Après, toutes les communautés ne sont pas confrontées aux mêmes difficultés. Par exemple, en tant que sexologue quand je me rends dans les foyers de travailleurs immigrés, j’observe qu’il est plus difficile de parler de sexualité et de rapports conjugaux chez les maliens qu’auprès d’autres groupes.
Il y a aussi des sujets qui demeurent tabous et très ignorés actuellement en France, tels que les érections douloureuses des hommes drépanocytaires, dont la qualité de la vie sexuelle se retrouve très affectée.
Venant de Guadeloupe, j’ai beaucoup appris au contact du public que je rencontre, mais par delà les différences culturelles, c’est surtout la parole qu’il faut permettre de libérer, car la santé sexuelle est une dimension non négligeable du bien-être.
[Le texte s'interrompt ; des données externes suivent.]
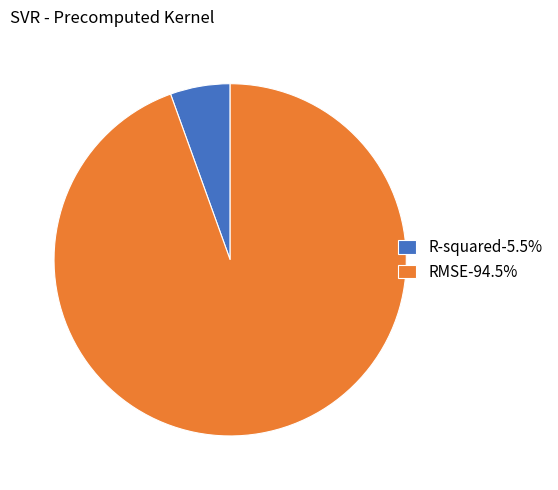

Count the number of slices in the pie.

2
De plus, la France est un pays de liberté et il faut donner confiance à nos usagers, sans les stigmatiser pour pouvoir être à même de les écouter. Tel est le sens de ma mission auprès d’Afrique Avenir qui est le partenaire privilégié d’Afrique arc-en-ciel Paris Ile-de-France ».
Stop Homophobie : « Quelle est votre expérience avec Afrique arc-en-ciel Paris Ile-de-France ? »
Binta : « Venant de la République Démocratique du Congo que j’ai fuie, j’ai trouvé à travers Afrique arc-en-ciel Paris Ile-de-France comme une deuxième famille, en termes de conseils et de soutien.
D’autre part, en faisant du bénévolat, cela m’a aussi permis de pouvoir m’occuper car en tant que demandeuse d’asile, il m’était interdit de travailler. Une interdiction à présent levée puisque je viens de me voir accorder le statut de réfugiée de la part de l’Office français de protection des réfugiés et des apatrides (ofpra).
La santé sexuelle est le cœur d’activité d’Afrique arc-en-ciel Paris Ile-de-France, toutefois, j’observe que récemment l’on s’intéresse aussi aux problèmes d’insertion professionnelle et de logement.
En définitive, mon expérience est qu’ici, en plein anniversaire des 16 ans de l’association, je me sens à l’aise et libre ».
Ariel ponctue cet anniversaire avec ces mots : « nous souhaitons montrer notre engagement auprès de la communauté afro-LGBT+, nous sommes une grande famille et on doit continuer à se serrer les coudes ».